I never had a tough teacher until I got to fifth grade and had a nun for an educator. She yelled at us, she insulted us, she smacked our desks with ridiculously long rulers. She never physically abused us, but she was frightening as hell. Think Miss Trunchbull with a habit instead of an army uniform. Did her harsh methods of teaching work? Well, I did make it to the next grade. However, I also made it to the next grades after that without Sister Pitbull barking at me all day long like I was an incompetent mail carrier.

Thankfully, I got my first tough teacher when I was 10 and not when I was 6 years old, like this first grader who was humiliated by her teacher for failing to answer a math problem correctly.

Success Academy teacher Charlotte Dial was recorded in 2014 by an assistant teacher who had had enough of Dial’s abrasiveness. In the short clip, Dial is seen and heard berating the unidentified first grader, ripping up her assignment paper and throwing it in her direction before ordering her to go sit in a “calm-down” chair.
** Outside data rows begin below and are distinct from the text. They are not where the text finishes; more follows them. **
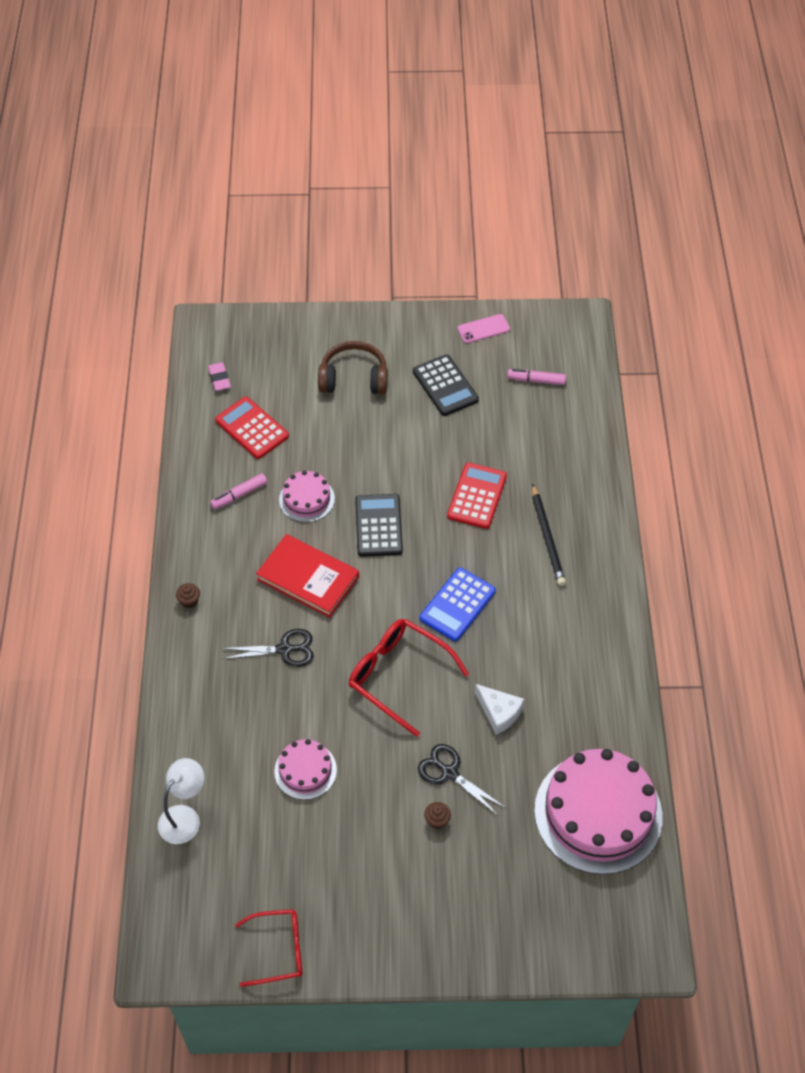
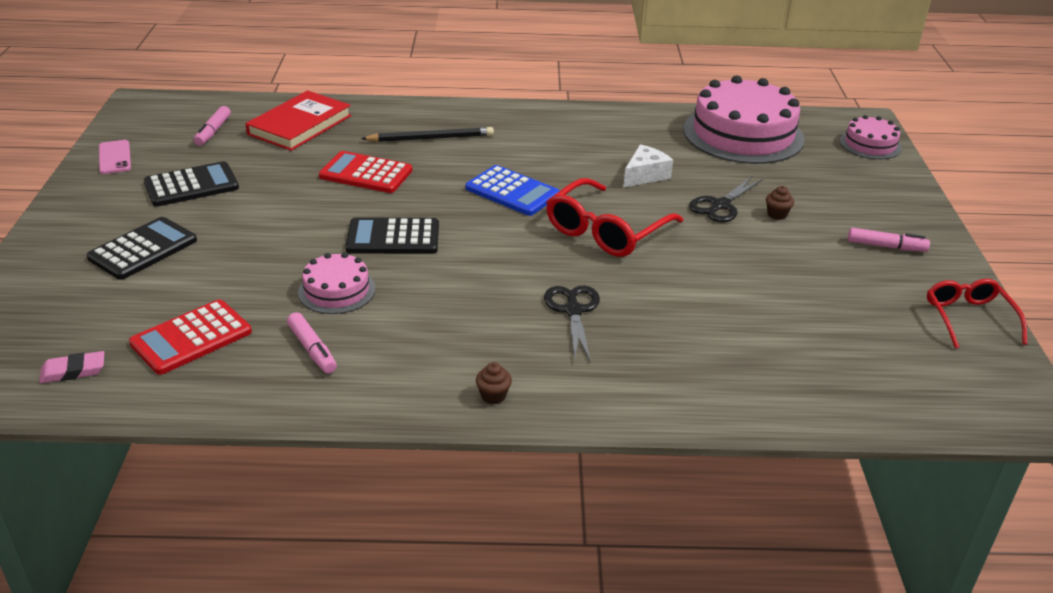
camera: 90 degrees left, 20 degrees down
(185, 817) = (831, 394): white lamp -> none
(305, 770) = (740, 297): pink cake -> pink cake (870, 144)
(308, 578) = (465, 291): red book -> red book (299, 125)
(354, 378) = (143, 249): brown headphones -> black calculator
(387, 908) = (886, 246): none -> pink marker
“There’s nothing that infuriates me more than when you don’t do what’s on your paper!” an irritated Dial yells. “Somebody come up and show me how she should’ve counted to get her answer that was one and a split! Show my friends and teach them. Do not go back to your seat and show me one thing and don’t do it here!” According to The New York Times, Dial also yells the student is “confusing everybody” and states she’s “very upset and very disappointed” in her.

The video was shared with the publication after the assistant teacher was no longer working at the Brooklyn, N.Y. charter school:

The video was recorded surreptitiously in the fall of 2014 by an assistant teacher who was concerned by what she described as Ms. Dial’s daily harsh treatment of the children. The assistant teacher, who insisted on anonymity because she feared endangering future job prospects, shared the video with The New York Times after she left Success in November.

After being shown the video last month, Ann Powell, a Success spokeswoman, described its contents as shocking and said Ms. Dial had been suspended pending an investigation. But a week and a half later, Ms. Dial returned to her classroom and her role as an exemplar within the network.

Dial blames a “lapse in emotions” for the video and vows to do better. “I’m deeply committed to the children and families of our school, and I’m sorry for my lapse in emotional control 15 months ago,” she wrote in a statement. “As I tell my scholars to do, I will learn from this mistake and be a better teacher for it.”